Teacher training (Cefaegi)

Our Services Teacher training (Cefaegi)

“Let’s not have our love of school stolen!”

Papa Francesco
La Chiesa per la scuola, 10 maggio 2014

We believe that Ignatius of Loyola still has much to say, that his insights of five centuries ago still have meaning, relevance and a future in a complex school system, governed by civil laws, which follows common teaching programs and is engaged in many pedagogical experiments to meet the new educational challenges. In a context like ours, therefore, the training of professional figures is central: both because of the tradition that distinguishes us, and because educators are not just any professionals.

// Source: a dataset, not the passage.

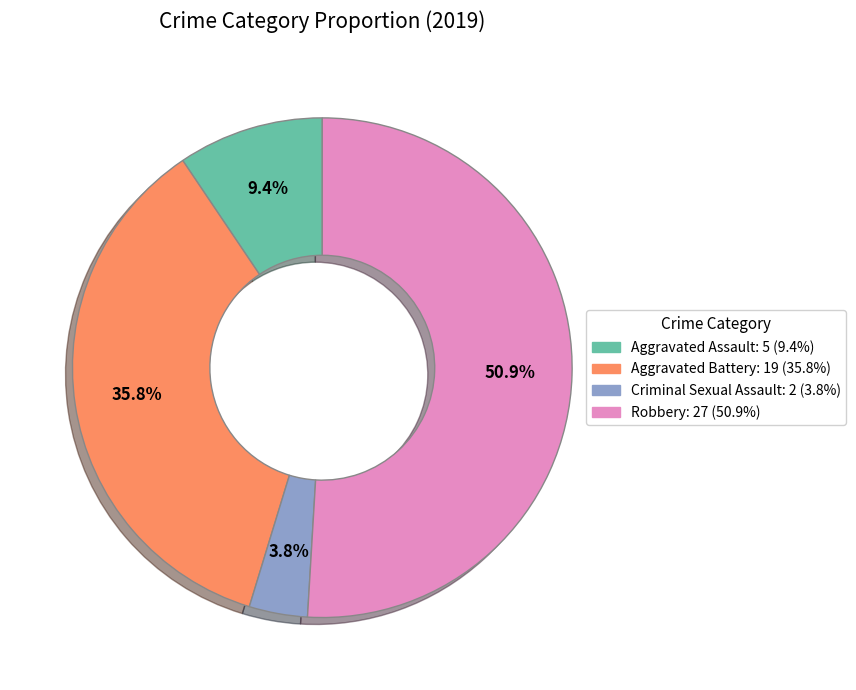

Is there any slice that represents more than half of the pie?

Yes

In our colleges, Jesuits are now a minority: almost all of the teaching and non-teaching staff is made up of laity and laity, from different backgrounds. It is therefore essential to involve them directly, throughout their professional journey, making them partners in a shared mission. Those who wonder what is so special about Jesuit schools, or what makes them loved by students and families, should be able to understand it first and foremost from teachers and the educational model: “In a Jesuit school – as Fr. Hans Peter Kolvenbach, former general of the Society of Jesus – the main responsibility for moral and intellectual formation rests, in the last resort, not with the programs or school or extracurricular activities, but with the teacher, under God’s guidance.”The formation prepares lay people to assume roles of increasing authority and responsibility, lived in a leadership of service, in which human and academic excellence are combined.

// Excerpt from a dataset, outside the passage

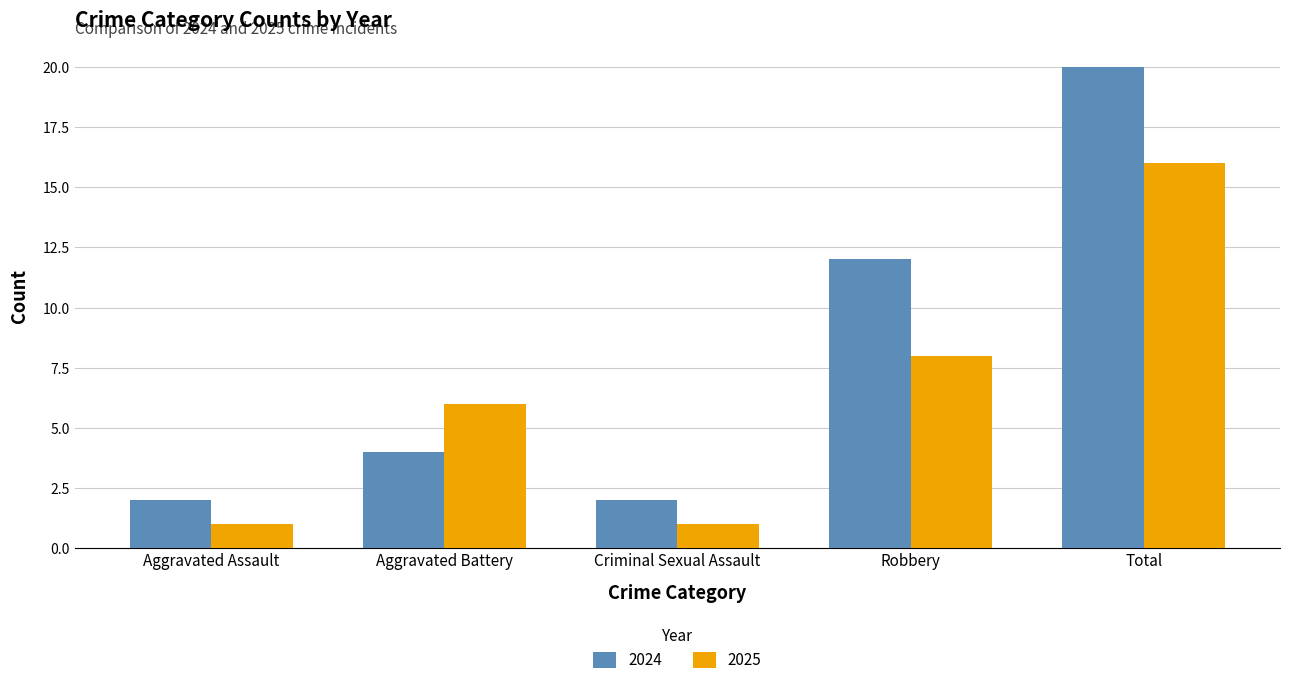

The value of 2025 at Total is 3. True or false?

False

For this reason, starting in 2004, it was decided to create a special tool, shared with all the colleges of Italy: the Cefaegi (Centro di Formazione Attività Educativa dei Gesuiti d’Italia) was born, with the task of authoritatively promoting for educators a regular, progressive and methodologically structured training program. A reference team – composed of both Jesuits and laymen and women – works in Cefaegi to train educators in the colleges that are members of the Foundation and in other institutions or schools that want to refer to the Jesuit educational tradition. The purpose is to keep alive and promote the values of Ignatian spirituality by applying them to school education. In this sense, it is fundamental to be open to the dimension of service and responsibility, in order to be able to form men for others, sensitive and open to the promotion of justice.

The Jesuits’ commitment to the school would be meaningless if we did not think of the school as an apostolic instrument, capable of educating by taking care of the whole person of the student. The education of young people,” said Father Kolvenbach, “is perhaps the clearest form of participation in the creative work of God,” but in order to do this, it is necessary to educate by teaching: that is, it is necessary that teaching go beyond the mere transmission of content and promote the integral formation of the person. We try to do this with all our strength, involving not only students but also teachers and families, important components of our apostolic project. It is clear, then, how important it is for us to create a collective, group effort that provides a shared outcome, vision and methodology.

We seek to form teachers who are able to work alongside families in a fundamental educational alliance and we prepare them for a double task: “that of orienting the lives of students in the search for truth and life values and that of academic orienting” (Father Luiz Fernando Klein SJ, Guía Práctica del Paradigma Pedagógico Ignaciano, 1997). We teach them to do it as Ignatius of Loyola would do it (who, by the way, was precisely a layman, and not a consecrated person, when he wrote the Spiritual Exercises), asking – as a main requirement – that they be willing to put themselves on the line and open to change. The formation we are talking about is based specifically on a modality commonly referred to as an action of reflexivity on one’s own way of understanding and acting. It distinguishes itself from and complements the necessary and essential task of updating that characterizes the teaching function in a world subject to rapid change.

We do this primarily in residential seminars at the national level, for both newly appointed and experienced teachers, at two different levels: the first level is what is referred to as propedeutic – to which all newly hired teachers are sent – while the second is characterized as continuing in-depth systematic training on the methodology that constitutes the so-called Ignatian pedagogical teaching “paradigm” (PPI). The training proposals – always residential and of several days – for teachers and collaborators also in the leadership in the “colleges” of the Jesuits are also placed at levels of gradual and increasing deepening, aiming at the objective of making people taste and experience progressively the very human and spiritual experience of Ignatius, to which the inspiration and methodology refer. It can therefore take place, at a first step, the colloquium to reach in the end the personally guided experience of the Spiritual Exercises, from whose announcements derive many of the principles that aim to accompany the learning and growth of the year in the school journey.